• [RECORDS SHOWN]
**********
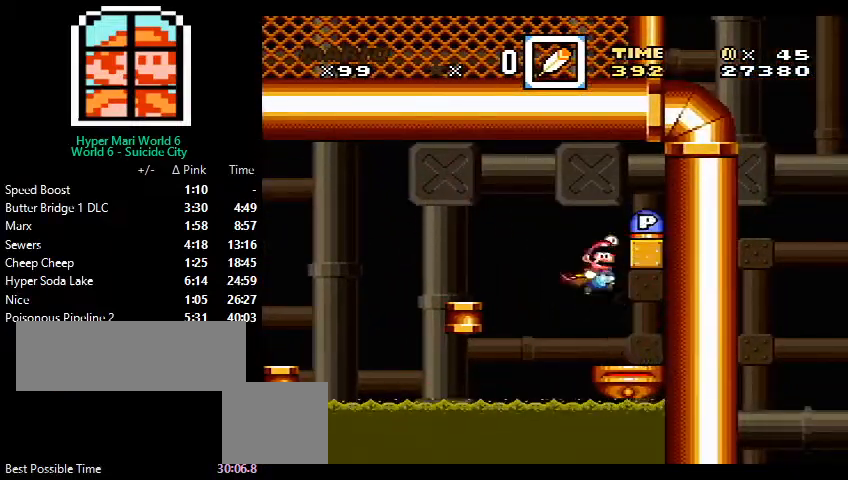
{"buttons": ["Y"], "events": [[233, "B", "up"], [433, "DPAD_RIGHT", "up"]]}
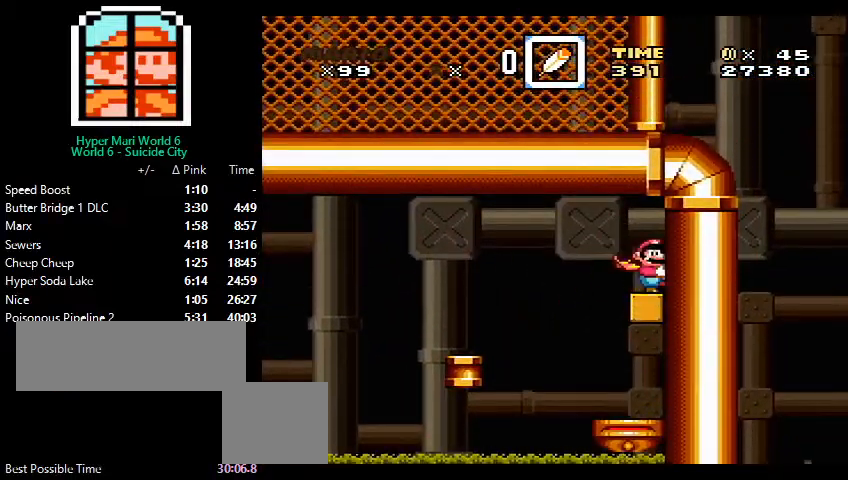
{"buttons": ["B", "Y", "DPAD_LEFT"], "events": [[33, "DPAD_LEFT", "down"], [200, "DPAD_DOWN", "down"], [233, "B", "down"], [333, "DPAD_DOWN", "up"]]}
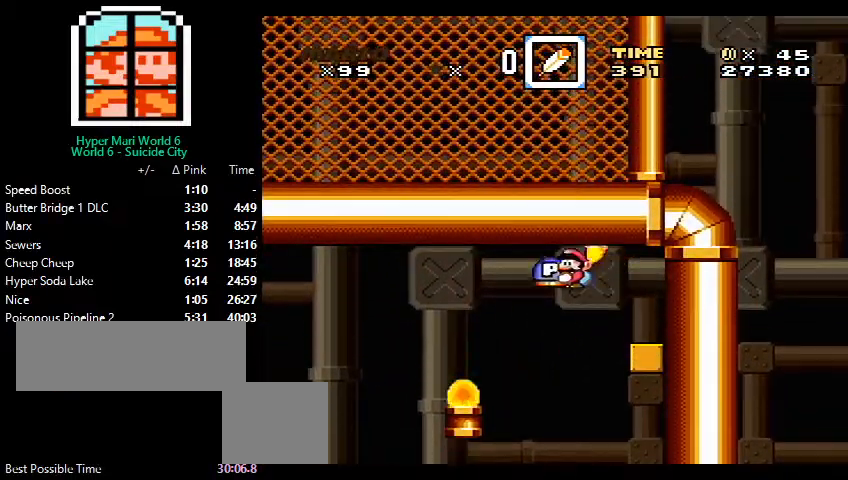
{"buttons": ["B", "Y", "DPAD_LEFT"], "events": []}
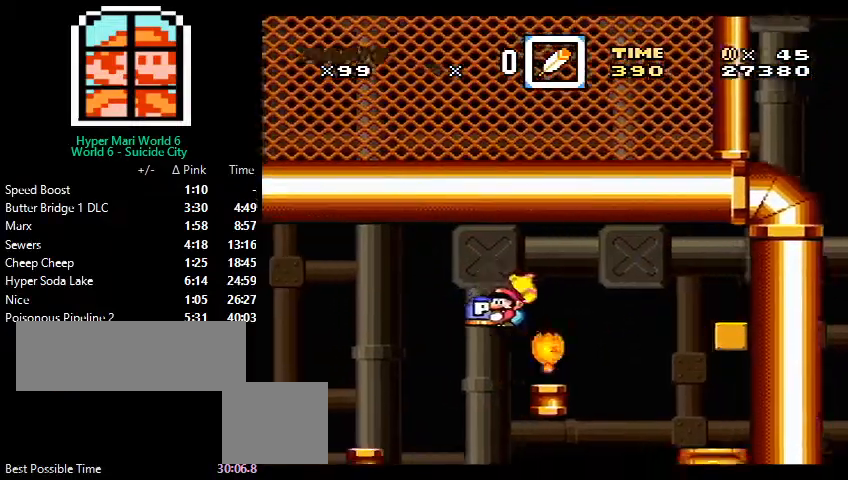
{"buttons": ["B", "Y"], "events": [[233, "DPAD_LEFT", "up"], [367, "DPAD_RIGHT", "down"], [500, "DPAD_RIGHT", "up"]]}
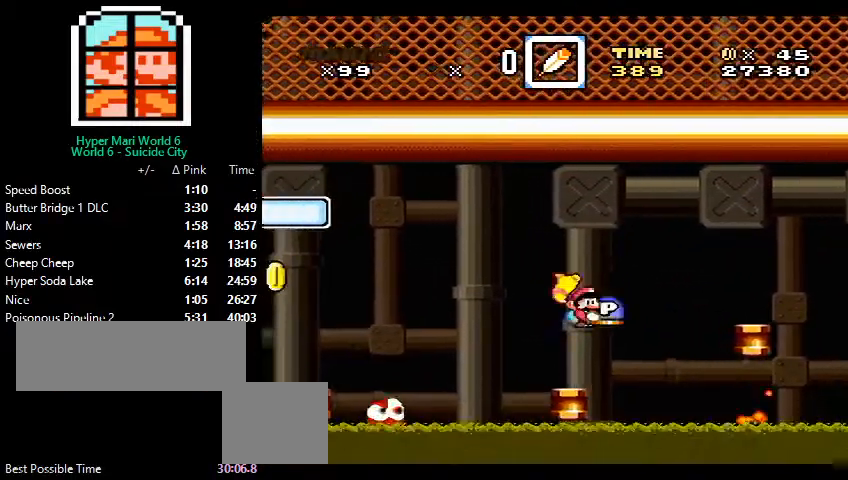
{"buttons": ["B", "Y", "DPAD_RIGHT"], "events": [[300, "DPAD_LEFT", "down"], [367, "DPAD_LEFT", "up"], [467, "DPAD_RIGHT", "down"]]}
**********
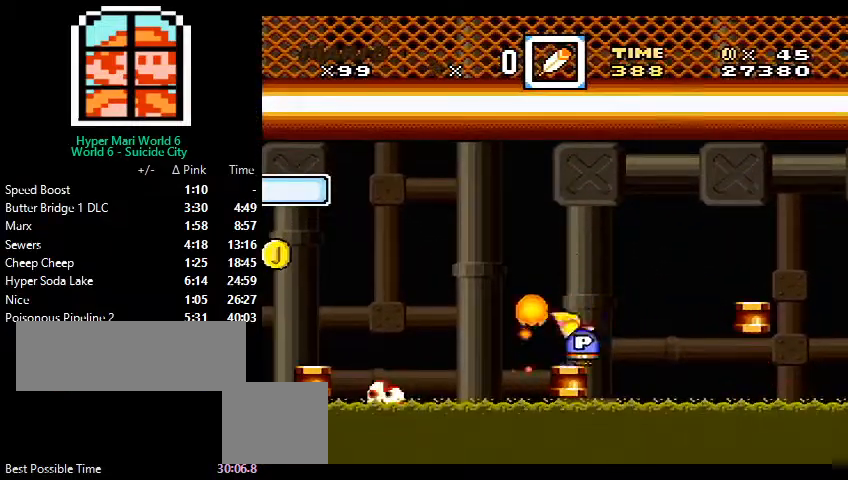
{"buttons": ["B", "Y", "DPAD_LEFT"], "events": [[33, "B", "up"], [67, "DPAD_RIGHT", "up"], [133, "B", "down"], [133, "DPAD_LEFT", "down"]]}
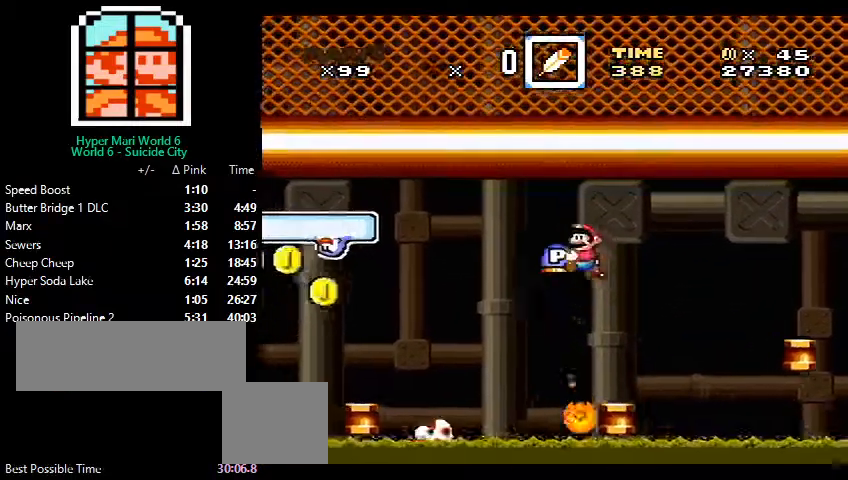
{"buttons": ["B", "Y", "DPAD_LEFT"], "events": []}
**********
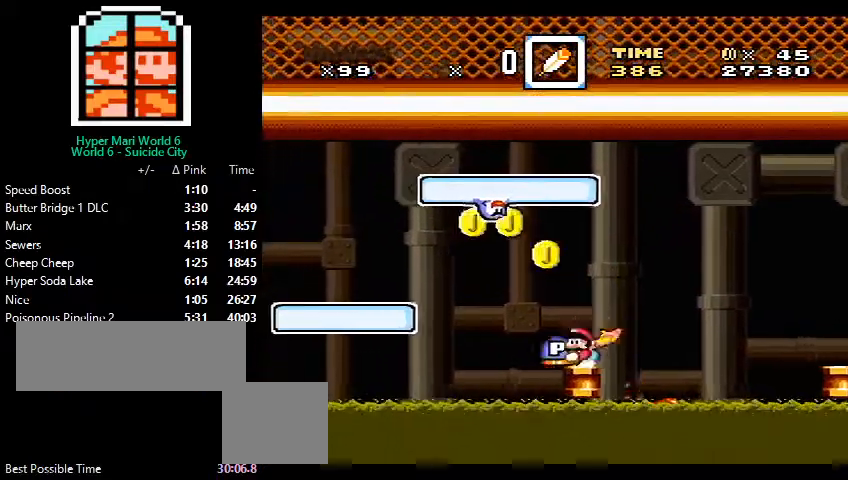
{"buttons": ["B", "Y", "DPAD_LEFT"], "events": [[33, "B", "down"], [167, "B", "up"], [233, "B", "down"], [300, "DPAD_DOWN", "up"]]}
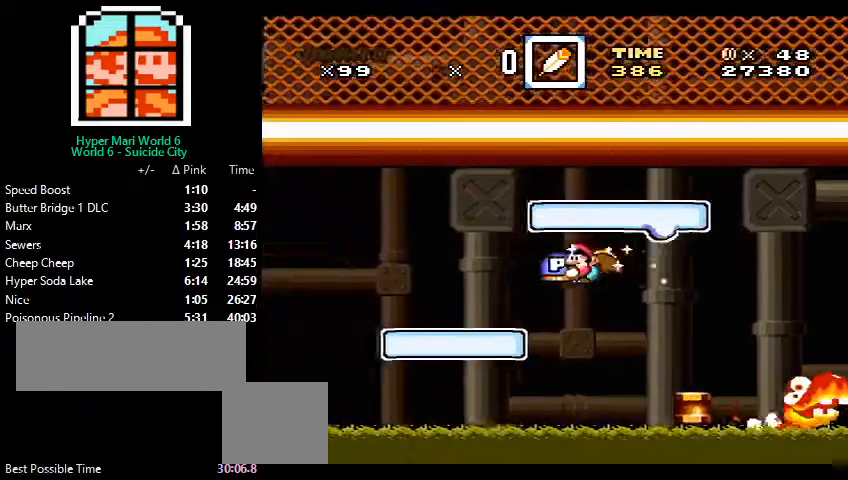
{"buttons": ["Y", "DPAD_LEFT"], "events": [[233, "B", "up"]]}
**********
• [TRY IT] In the listing above, count every line that holds "down". Give only the number.

• [SOLUTION TO THIS PROBLEM] 5